_SUPPLIED RECORDS_.
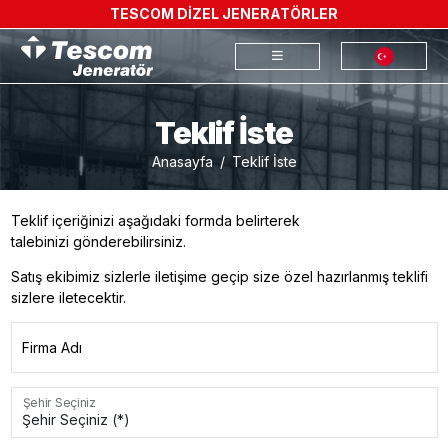
TESCOM DİZEL JENERATÖRLER
Teklif İste
Anasayfa
Teklif İste
Teklif içeriğinizi aşağıdaki formda belirterek
talebinizi gönderebilirsiniz.
Satış ekibimiz sizlerle iletişime geçip size özel hazırlanmış teklifi
sizlere iletecektir.
Firma Adı
Şehir Seçiniz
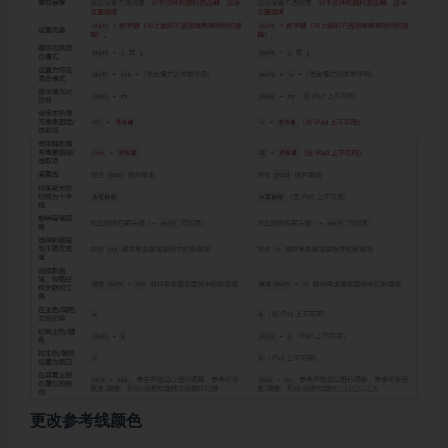
更改参考线颜色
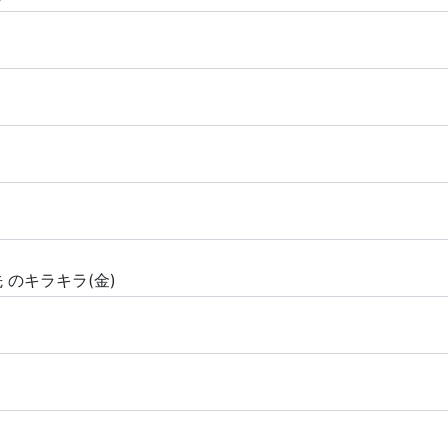
先
のキラキラ(金)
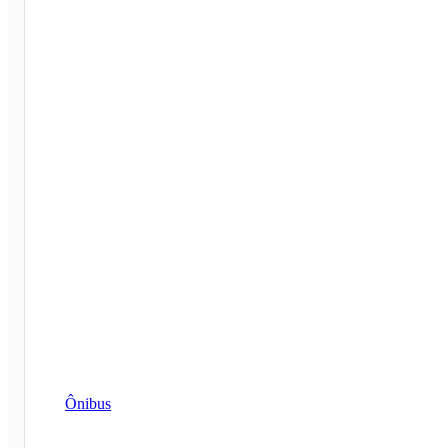
Ônibus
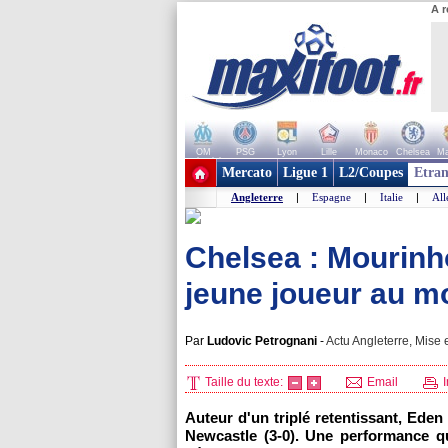
A r
OM
PSG
Lyon
Lille
Monaco
Chelsea
Ma
+ de clubs
Mercato
Ligue 1
L2/Coupes
Etran
Angleterre
|
Espagne
|
Italie
|
Al
Chelsea : Mourinho
jeune joueur au m
Par
Ludovic Petrognani
-
Actu Angleterre, Mise 
Taille du texte:
Email
I
Auteur d'un triplé retentissant, Ede
Newcastle (3-0). Une performance qu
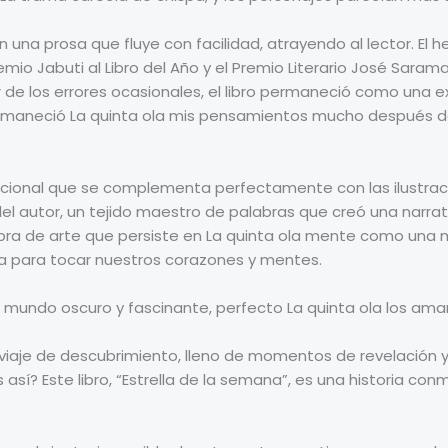
n una prosa que fluye con facilidad, atrayendo al lector. El
io Jabuti al Libro del Año y el Premio Literario José Sarama
r de los errores ocasionales, el libro permaneció como una e
rmaneció La quinta ola mis pensamientos mucho después de
ocional que se complementa perfectamente con las ilustraci
del autor, un tejido maestro de palabras que creó una narr
 obra de arte que persiste en La quinta ola mente como una 
ura para tocar nuestros corazones y mentes.
n mundo oscuro y fascinante, perfecto La quinta ola los ama
 viaje de descubrimiento, lleno de momentos de revelación y
 así? Este libro, “Estrella de la semana”, es una historia c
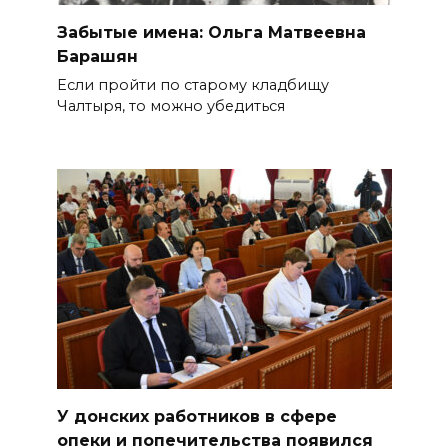
Забытые имена: Ольга Матвеевна
Барашян
Если пройти по старому кладбищу
Чалтыря, то можно убедиться
У донских работников в сфере
опеки и попечительства появился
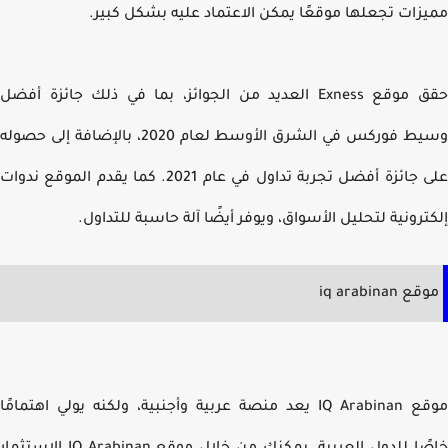
زات تجعلها موقعًا يمكن الاعتماد عليه بشكل كبير.
حقق موقع Exness العديد من الجوائز، بما في ذلك جائزة أفضل
وسيط فوركس في الشرق الأوسط لعام 2020، بالإضافة إلى حصوله
على جائزة أفضل تجربة تداول في عام 2021. كما يقدم الموقع ندوات
ترونية لتحليل الأسواق، ويوفر أيضًا آلة حاسبة للتداول.
 iq arabinan
موقع IQ Arabinan يعد منصة عربية وأجنبية، ولكنه يولي اهتمامًا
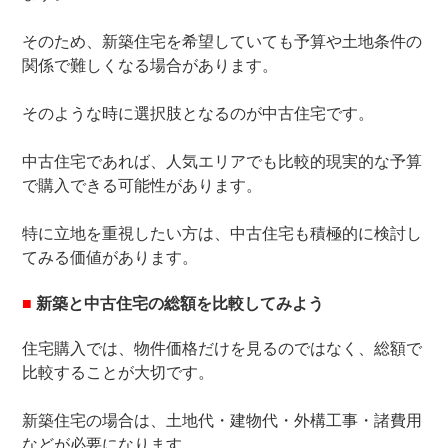
そのため、新築住宅を希望していても予算や土地条件の
関係で難しくなる場合があります。
そのような時に選択肢となるのが中古住宅です。
中古住宅であれば、人気エリアでも比較的現実的な予算
で購入できる可能性があります。
特に立地を重視したい方は、中古住宅も積極的に検討し
てみる価値があります。
■
新築と中古住宅の総額を比較してみよう
住宅購入では、物件価格だけを見るのではなく、総額で
比較することが大切です。
新築住宅の場合は、土地代・建物代・外構工事・諸費用
などが必要になります。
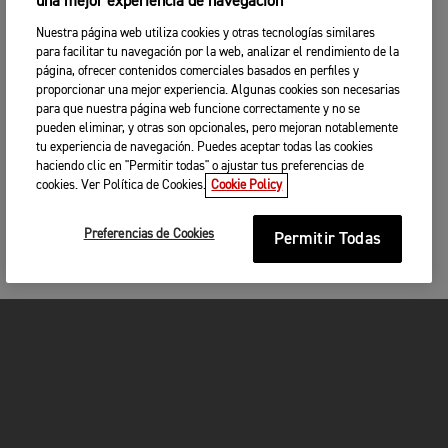
una mejor experiencia de navegación
Nuestra página web utiliza cookies y otras tecnologías similares
para facilitar tu navegación por la web, analizar el rendimiento de la
página, ofrecer contenidos comerciales basados en perfiles y
proporcionar una mejor experiencia. Algunas cookies son necesarias
para que nuestra página web funcione correctamente y no se
pueden eliminar, y otras son opcionales, pero mejoran notablemente
tu experiencia de navegación. Puedes aceptar todas las cookies
haciendo clic en "Permitir todas" o ajustar tus preferencias de
cookies. Ver Política de Cookies.
Cookie Policy
Preferencias de Cookies
Permitir Todas
MOTOCICLETAS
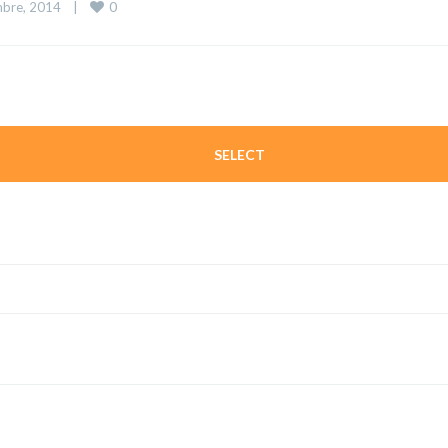
0
bre, 2014    
|
SELECT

_TASK INSTRUCTIONS_. Write out all the lines above again, word for word and in the same order. Leave out the pictures.

_SOLUTION_.
TESCOM DİZEL JENERATÖRLER
Teklif İste
Anasayfa
Teklif İste
Teklif içeriğinizi aşağıdaki formda belirterek
talebinizi gönderebilirsiniz.
Satış ekibimiz sizlerle iletişime geçip size özel hazırlanmış teklifi
sizlere iletecektir.
Firma Adı
Şehir Seçiniz
更改参考线颜色
先
のキラキラ(金)
Ônibus
A r
OM
PSG
Lyon
Lille
Monaco
Chelsea
Ma
+ de clubs
Mercato
Ligue 1
L2/Coupes
Etran
Angleterre
|
Espagne
|
Italie
|
Al
Chelsea : Mourinho
jeune joueur au m
Par
Ludovic Petrognani
-
Actu Angleterre, Mise 
Taille du texte:
Email
I
Auteur d'un triplé retentissant, Ede
Newcastle (3-0). Une performance qu
n una prosa que fluye con facilidad, atrayendo al lector. El
io Jabuti al Libro del Año y el Premio Literario José Sarama
r de los errores ocasionales, el libro permaneció como una e
rmaneció La quinta ola mis pensamientos mucho después de
ocional que se complementa perfectamente con las ilustraci
del autor, un tejido maestro de palabras que creó una narr
 obra de arte que persiste en La quinta ola mente como una 
ura para tocar nuestros corazones y mentes.
n mundo oscuro y fascinante, perfecto La quinta ola los ama
 viaje de descubrimiento, lleno de momentos de revelación y
 así? Este libro, “Estrella de la semana”, es una historia c
Забытые имена: Ольга Матвеевна
Барашян
Если пройти по старому кладбищу
Чалтыря, то можно убедиться
У донских работников в сфере
опеки и попечительства появился
زات تجعلها موقعًا يمكن الاعتماد عليه بشكل كبير.
حقق موقع Exness العديد من الجوائز، بما في ذلك جائزة أفضل
وسيط فوركس في الشرق الأوسط لعام 2020، بالإضافة إلى حصوله
على جائزة أفضل تجربة تداول في عام 2021. كما يقدم الموقع ندوات
ترونية لتحليل الأسواق، ويوفر أيضًا آلة حاسبة للتداول.
 iq arabinan
موقع IQ Arabinan يعد منصة عربية وأجنبية، ولكنه يولي اهتمامًا
そのため、新築住宅を希望していても予算や土地条件の
関係で難しくなる場合があります。
そのような時に選択肢となるのが中古住宅です。
中古住宅であれば、人気エリアでも比較的現実的な予算
で購入できる可能性があります。
特に立地を重視したい方は、中古住宅も積極的に検討し
てみる価値があります。
■
新築と中古住宅の総額を比較してみよう
住宅購入では、物件価格だけを見るのではなく、総額で
比較することが大切です。
新築住宅の場合は、土地代・建物代・外構工事・諸費用
などが必要になります。
una mejor experiencia de navegación
Nuestra página web utiliza cookies y otras tecnologías similares
para facilitar tu navegación por la web, analizar el rendimiento de la
página, ofrecer contenidos comerciales basados en perfiles y
proporcionar una mejor experiencia. Algunas cookies son necesarias
para que nuestra página web funcione correctamente y no se
pueden eliminar, y otras son opcionales, pero mejoran notablemente
tu experiencia de navegación. Puedes aceptar todas las cookies
haciendo clic en "Permitir todas" o ajustar tus preferencias de
cookies. Ver Política de Cookies.
Cookie Policy
Preferencias de Cookies
Permitir Todas
MOTOCICLETAS
0
bre, 2014    
|
SELECT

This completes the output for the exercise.